* [Ausgangstext]
▬▬▬

Im Sommer ist es ein gewohntes Bild entlang der Flensburger Förde. Sofern der Wind es zulässt, tummeln sich neben Seglern und Motorbooten auch etliche Wassersportler mit Surfbrettern, Wingfoils und Kiteschirmen auf dem Wasser. Doch unter den Wassersportlern rumort es gewaltig angesichts der Pläne von Umweltminister Tobias Goldschmidt (Grüne).
Die sehen vor, bestimmte Küstenbereiche der Ostsee künftig stärker zu schützen. So will Goldschmidt den Schutzstatus in einigen Gebieten vertiefen und sogenannte Nullnutzungszonen schaffen, die komplett der Natur überlassen werden.

▬▬▬

* [Daten]

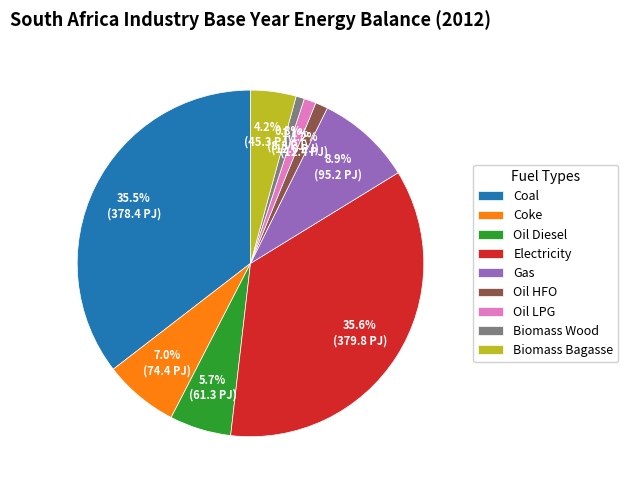

Which has a higher value, Gas or Oil Diesel?

Gas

▬▬▬

* [Arbeitsanweisungen]
**A)** Erkläre in ein bis drei Sätzen, warum es laut dem Text zur Flensburger Förde unter den Wassersportlern gewaltig rumort.
**B)** Schreibe aus dem Text zur Flensburger Förde den Abschnitt ab, der bei „Im Sommer ist“ beginnt und bei „Natur überlassen werden.“ endet.
Das Material wird hier nicht benötigt.

* [Lösungen]
**A)** Unter den Wassersportlern rumort es angesichts der Pläne von Umweltminister Tobias Goldschmidt (Grüne). Diese sehen vor, bestimmte Küstenbereiche der Ostsee künftig stärker zu schützen. Goldschmidt will dazu den Schutzstatus in einigen Gebieten vertiefen und sogenannte Nullnutzungszonen schaffen, die komplett der Natur überlassen werden.

**B)**
Im Sommer ist es ein gewohntes Bild entlang der Flensburger Förde. Sofern der Wind es zulässt, tummeln sich neben Seglern und Motorbooten auch etliche Wassersportler mit Surfbrettern, Wingfoils und Kiteschirmen auf dem Wasser. Doch unter den Wassersportlern rumort es gewaltig angesichts der Pläne von Umweltminister Tobias Goldschmidt (Grüne).
Die sehen vor, bestimmte Küstenbereiche der Ostsee künftig stärker zu schützen. So will Goldschmidt den Schutzstatus in einigen Gebieten vertiefen und sogenannte Nullnutzungszonen schaffen, die komplett der Natur überlassen werden.